(732.9) A Ca2+-activated Cl- Channel Anoctamin-1 Regulates Mitochondrial Morphology

Poster Board Number: E254

Isabel Chaput (University of Minnesota), Michael Cypress (University of Minnesota), Maria Landherr (University of Minnesota), Iuliia Polina (University of Minnesota), Yisang Yoon (Medical College of Georgia, Augusta University), Bong Sook Jhun (University of Minnesota), Gaurav Choudhary (Alpert Medical School of Brown University, Providence VA Medical Center ), Jin O-Uchi (University of Minnesota)
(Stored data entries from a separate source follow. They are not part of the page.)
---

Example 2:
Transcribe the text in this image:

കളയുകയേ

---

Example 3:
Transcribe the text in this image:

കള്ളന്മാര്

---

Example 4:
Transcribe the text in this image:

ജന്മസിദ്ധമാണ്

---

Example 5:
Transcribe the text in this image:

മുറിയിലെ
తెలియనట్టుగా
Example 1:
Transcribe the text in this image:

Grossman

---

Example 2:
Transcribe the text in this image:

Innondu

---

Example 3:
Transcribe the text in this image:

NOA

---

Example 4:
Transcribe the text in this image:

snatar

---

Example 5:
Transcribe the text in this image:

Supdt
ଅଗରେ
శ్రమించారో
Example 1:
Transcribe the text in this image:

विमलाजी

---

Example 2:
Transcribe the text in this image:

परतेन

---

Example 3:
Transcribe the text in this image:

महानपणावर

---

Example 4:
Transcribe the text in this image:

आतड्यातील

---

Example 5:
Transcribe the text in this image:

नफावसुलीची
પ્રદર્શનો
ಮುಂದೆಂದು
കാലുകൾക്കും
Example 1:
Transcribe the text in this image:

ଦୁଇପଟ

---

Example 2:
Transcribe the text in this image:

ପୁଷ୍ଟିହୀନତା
Introduction: The Ca2+-activated Cl- channel Anoctamin-1 (Ano1) regulates multiple cell functions including cell proliferation, survival, and migration. We previously reported that overexpression of Ano1 is associated with hyperproliferation of pulmonary artery endothelial cells isolated from patients with idiopathic pulmonary arterial hypertension. We also showed that Ano1 is expressed not only in the plasma membrane (PM), but also in the mitochondria. However, the physiological and pathological roles of mitochondrial Ano1 have not been fully investigated.

Aim: To investigate the role of mitochondria-localized Ano1 on the regulation of mitochondrial dynamics and reactive oxygen species (ROS) generation.
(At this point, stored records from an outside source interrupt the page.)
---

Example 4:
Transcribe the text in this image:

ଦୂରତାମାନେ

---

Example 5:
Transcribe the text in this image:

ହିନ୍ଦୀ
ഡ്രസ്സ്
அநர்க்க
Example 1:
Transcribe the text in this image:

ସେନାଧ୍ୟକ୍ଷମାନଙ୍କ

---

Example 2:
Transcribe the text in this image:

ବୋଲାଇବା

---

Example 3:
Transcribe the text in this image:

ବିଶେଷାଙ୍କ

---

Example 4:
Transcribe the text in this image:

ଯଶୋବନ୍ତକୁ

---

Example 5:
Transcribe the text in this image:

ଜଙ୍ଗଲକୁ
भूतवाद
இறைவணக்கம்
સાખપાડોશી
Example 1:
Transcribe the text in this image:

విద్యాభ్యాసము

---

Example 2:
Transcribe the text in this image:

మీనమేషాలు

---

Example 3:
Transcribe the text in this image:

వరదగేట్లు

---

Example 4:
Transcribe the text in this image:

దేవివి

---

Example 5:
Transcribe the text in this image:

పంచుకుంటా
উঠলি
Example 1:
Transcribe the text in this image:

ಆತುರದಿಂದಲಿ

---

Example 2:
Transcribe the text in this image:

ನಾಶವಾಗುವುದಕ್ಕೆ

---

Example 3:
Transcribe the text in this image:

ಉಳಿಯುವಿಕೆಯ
Methods: Stable overexpression and knockdown of Ano1 were employed in HEK293T cells and mouse embryonic fibroblasts (MEFs), respectively. Cells were used for biochemical and cell biological assays.

Results: First, mitochondrial localization of Ano1 in addition to the PM was confirmed by live cell imaging of HEK293T cells expressing GFP-tagged Ano1 and immunostaining of endogenous Ano1 in MEFs. Next, a co-immunoprecipitation assay showed that overexpressed Ano1 in HEK293T cells was associated with optic atrophy 1 (OPA1) which is an inner mitochondrial membrane (IMM) protein and a critical regulator of mitochondrial fusion, cristae formation, and bioenergetics. We also confirmed the interaction between endogenous Ano1 and OPA1 using wild-type and OPA1-knockout MEFs. Overexpression of wild-type Ano1 in HEK293T cells facilitated proliferation, but a pore-dead mutant (Ano1-R621E) did not. Importantly, Ano1 overexpressing HEK293T cells have higher cell death rates in response to oxidative stress compared to control cells. To further understand the role of endogenous Ano1 expression on mitochondrial functions, we next employed MEFs stably overexpressing shRNA targeting Ano1. Quantifying mitochondrial morphology from live MEFs expressing mitochondria-matrix targeted GFP revealed that Ano1-knockdown (Ano1-KD) MEFs contained more elongated mitochondria compared to cells stably expressing control shRNA. Importantly, we also found higher expression of mitofusin 2 and long-form OPA1 in Ano1-KD MEFs compared to control cells. The expression levels of other fission/fusion proteins were not altered by Ano1-KD. Lastly, significantly lower levels of mitochondrial superoxide in Ano1-KD cells and a tendency towards lower cellular oxidative levels in Ano1-KD cells compared to controls were observed by live cell imaging with mitochondrial superoxide-sensitive dye MitoSOX Red and protein carbonyl quantification in the whole cell lysates, respectively.

Summary: Ano1, expressed in both the IMM and the PM, is involved in the maintenance of mitochondrial morphology and ROS, possibly by modulating fusion protein expression levels. Future studies will include the development of genetically engineered mitochondria-targeted Ano1 to more precisely dissect the roles of IMM-localized Ano1 in mitochondrial functions.

NIH R01HL148727, R01HL136757, and AHA 18CDA34110091.